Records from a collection
■ ■ ■ ■ ■ ■ ■

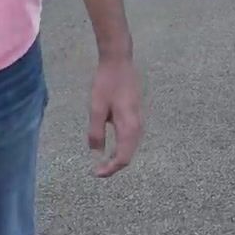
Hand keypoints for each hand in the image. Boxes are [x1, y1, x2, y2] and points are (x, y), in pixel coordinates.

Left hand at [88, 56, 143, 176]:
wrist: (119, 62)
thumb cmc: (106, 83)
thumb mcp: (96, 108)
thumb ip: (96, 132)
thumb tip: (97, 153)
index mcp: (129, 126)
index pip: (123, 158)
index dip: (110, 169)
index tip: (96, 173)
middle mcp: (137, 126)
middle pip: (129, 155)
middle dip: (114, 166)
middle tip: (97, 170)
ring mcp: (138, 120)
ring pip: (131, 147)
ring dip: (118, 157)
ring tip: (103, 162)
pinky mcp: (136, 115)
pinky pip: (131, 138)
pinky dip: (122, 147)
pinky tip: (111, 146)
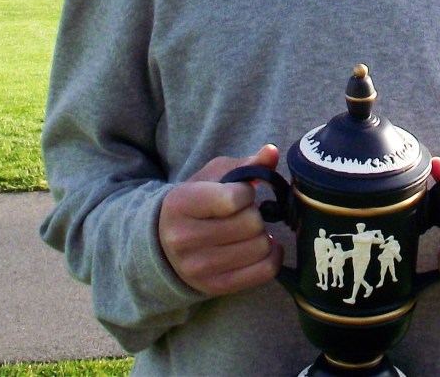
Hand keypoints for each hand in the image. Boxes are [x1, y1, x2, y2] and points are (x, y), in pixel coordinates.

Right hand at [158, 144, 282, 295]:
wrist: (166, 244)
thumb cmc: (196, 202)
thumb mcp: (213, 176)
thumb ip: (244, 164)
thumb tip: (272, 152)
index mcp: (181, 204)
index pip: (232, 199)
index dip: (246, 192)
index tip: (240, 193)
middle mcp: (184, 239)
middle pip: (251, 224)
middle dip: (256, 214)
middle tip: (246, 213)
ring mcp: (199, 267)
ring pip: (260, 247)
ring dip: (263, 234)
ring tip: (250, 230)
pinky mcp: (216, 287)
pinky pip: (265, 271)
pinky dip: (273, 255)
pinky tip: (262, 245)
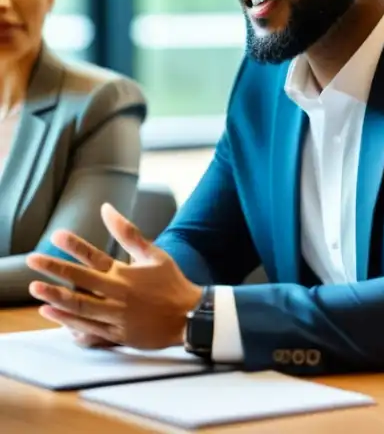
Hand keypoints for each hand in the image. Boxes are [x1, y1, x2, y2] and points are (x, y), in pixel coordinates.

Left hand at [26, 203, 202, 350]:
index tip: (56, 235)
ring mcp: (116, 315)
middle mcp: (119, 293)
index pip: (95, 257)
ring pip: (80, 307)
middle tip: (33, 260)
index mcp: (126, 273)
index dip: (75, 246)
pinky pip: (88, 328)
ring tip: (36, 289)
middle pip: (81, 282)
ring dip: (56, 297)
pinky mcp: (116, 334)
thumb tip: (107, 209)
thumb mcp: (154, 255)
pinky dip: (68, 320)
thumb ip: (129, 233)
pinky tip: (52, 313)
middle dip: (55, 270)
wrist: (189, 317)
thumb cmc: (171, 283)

■ ■ ■ ■ ■ ■ ■

Problem to work on.
Your reply should hold only the records, duplicated exactly, without any image.

Task response.
Hand keypoints for each hand in the image. Boxes are [x1, y1, x2, y2] and points are (x, y), in pixel coordinates.

Left hand at [88, 56, 143, 176]:
wrist: (119, 62)
thumb cmc: (106, 83)
thumb mcp: (96, 108)
thumb ip: (96, 132)
thumb tip: (97, 153)
index mcp: (129, 126)
index pip: (123, 158)
index dip: (110, 169)
index tip: (96, 173)
middle mcp: (137, 126)
middle pip: (129, 155)
middle dip: (114, 166)
middle tip: (97, 170)
ring mcp: (138, 120)
ring pip: (131, 147)
ring dip: (118, 157)
ring tip: (103, 162)
pinky mcp: (136, 115)
pinky pip: (131, 138)
pinky dip: (122, 147)
pinky tip: (111, 146)
Hand keypoints for each hand in the image. Boxes are [x1, y1, x2, y2] and points are (x, y), in pixel coordinates.

Right hand at [158, 144, 282, 295]:
wrist: (166, 244)
thumb cmc: (196, 202)
thumb mcp: (213, 176)
thumb ip: (244, 164)
thumb tip: (272, 152)
index mcp: (181, 204)
index pip: (232, 199)
index dip: (246, 192)
index tip: (240, 193)
middle mcp: (184, 239)
middle pip: (251, 224)
middle dip: (256, 214)
middle tip: (246, 213)
ring mcp: (199, 267)
ring pip: (260, 247)
ring dip: (263, 234)
ring tip: (250, 230)
pinky mcp: (216, 287)
pinky pip: (265, 271)
pinky dip: (273, 255)
pinky tip: (262, 245)
Hand keypoints for each hand in the image. Boxes are [x1, y1, x2, y2] and points are (x, y), in pixel coordinates.

Left hand at [26, 203, 202, 350]:
index tip: (56, 235)
ring mcp: (116, 315)
middle mcp: (119, 293)
index pip: (95, 257)
ring pip: (80, 307)
middle tip: (33, 260)
index mcp: (126, 273)
index dip: (75, 246)
pinky pip: (88, 328)
ring tip: (36, 289)
middle pip: (81, 282)
ring dip: (56, 297)
pinky mcp: (116, 334)
thumb tip: (107, 209)
thumb mcp: (154, 255)
pinky dip: (68, 320)
thumb ip: (129, 233)
pinky tip: (52, 313)
middle dip: (55, 270)
wrist: (189, 317)
thumb cmc: (171, 283)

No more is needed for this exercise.